Murgatroyd emerged from that ordeal very satisfactorily. Eldrick's questions were few, elementary, and easily answered. There were no signs of suspicion about him, and Murgatroyd breathed more freely when he was gone. It seemed to him that the solicitor's visit would certainly wind things up—for him. Eldrick asked all that could be asked, as far as he could see, and he had replied: now, he would probably be bothered no more. His spirits had assumed quite a cheerful tone by evening—but they received a rude shock when, summoned from his little workshop to the front premises, he found himself confronting one man whom he certainly knew to be a detective, and another who might be one. Do what he would he could not conceal some agitation, and Detective-Sergeant Prydale, a shrewdly observant man, noticed it—and affected not to.

"Evening, Mr. Murgatroyd," he said cheerily. "We've come to see if you can give us a bit of information. You've had Mr. Eldrick, the lawyer, here today on the same business. You know—this affair of an old clerk of his—Parrawhite?"

"I told Mr. Eldrick all I know," muttered Murgatroyd.

"Very likely," replied Prydale, "but there's a few questions this gentleman and myself would like to ask. Can we come in?"

Murgatroyd fetched his wife to mind the shop, and took the callers into the parlour which she had unwillingly vacated. He knew Prydale by sight and reputation; about Byner he wondered. Finally he set him down as a detective from London—and was all the more afraid of him.

"What do you want to know?" he asked, when the three men were alone. "I don't think there's anything that I didn't tell Mr. Eldrick."

"Oh, there's a great deal that Mr. Eldrick didn't ask," said Prydale. "Mr. Eldrick sort of just skirted round things, like. We want to know a bit more. This Parrawhite's got to be found, d'ye see, Mr. Murgatroyd, and as you seem to be the last man who had aught to do with him in Barford, why, naturally, we come to you. Now, to start with, you say he came to you about getting a passage to America? Just so—now, when would that be?"

"Day before he did get it," answered Murgatroyd, rapidly thinking over the memoranda which Pratt had jotted down for his benefit.

"That," said Prydale, "would be on the 23rd?"

"Yes," replied Murgatroyd, "23rd November, of course."

"What time, now, on the 23rd?" asked the detective.

"Time?" said Murgatroyd. "Oh—in the evening."

"Bit vague," remarked Prydale. "What time in the evening?"

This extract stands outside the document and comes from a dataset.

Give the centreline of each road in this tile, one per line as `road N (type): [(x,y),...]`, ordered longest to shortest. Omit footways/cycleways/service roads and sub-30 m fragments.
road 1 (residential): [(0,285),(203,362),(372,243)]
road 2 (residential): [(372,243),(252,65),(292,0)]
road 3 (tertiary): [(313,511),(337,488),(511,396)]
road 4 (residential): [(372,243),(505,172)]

"As near as I can recollect," replied Murgatroyd, "it 'ud be just about half-past eight. I was thinking of closing."

"Ah!" said Prydale, with a glance at Byner, who had already told him of Parrawhite's presence at the Green Man on the other side of the town, a good two miles away, at the hour which Murgatroyd mentioned. "Ah!—he was here in your shop at half-past eight on the evening of November 23rd last? Asking about a ticket to America?"

"New York," muttered Murgatroyd.

"And he came next morning and bought one?" asked the detective.

"I told Mr. Eldrick that," said Murgatroyd, a little sullenly.

"How much did it cost?" inquired Byner.

"Eight pound ten," replied Murgatroyd. "Usual price."

"What did he pay for it in?" continued Prydale.

"He gave me a ten-pound note and I gave him thirty shillings change," answered Murgatroyd.

"Just so," assented Prydale. "Now what line might that be by?"

Murgatroyd was becoming uneasy under all these questions, and his uneasiness was deepened by the way in which both his visitors watched him. He was a man who would have been a bad witness in any case—nervous, ill at ease, suspicious, inclined to boggle—and in this instance he was being forced to invent answers.

"It was—oh, the Royal Atlantic!" he answered at last. "I've an agency for them."

"So I noticed from the bills and placards in your window," observed the detective. "And of course you issue these tickets on their paper—I've seen 'em before. You fill up particulars on a form and a counterfoil, don't you? And you send a copy of those particulars to the Royal Atlantic offices at Liverpool?"

Murgatroyd nodded silently—this was much more than he bargained for, and he did not know how much further it was going. And Prydale gave him a sudden searching look.

"Can you show us the counterfoil in this instance?" he asked.

Murgatroyd flushed. But he managed to get out a fairly quick reply. "No,
I can't," he answered, "I sent that book back at the end of the year."

"Oh, well—they'll have it at Liverpool," observed Prydale. "We can get at it there. Of course, they'll have your record of the entire transaction. He'd be down on their passenger list—under the name of Parsons, I think, Mr. Murgatroyd?"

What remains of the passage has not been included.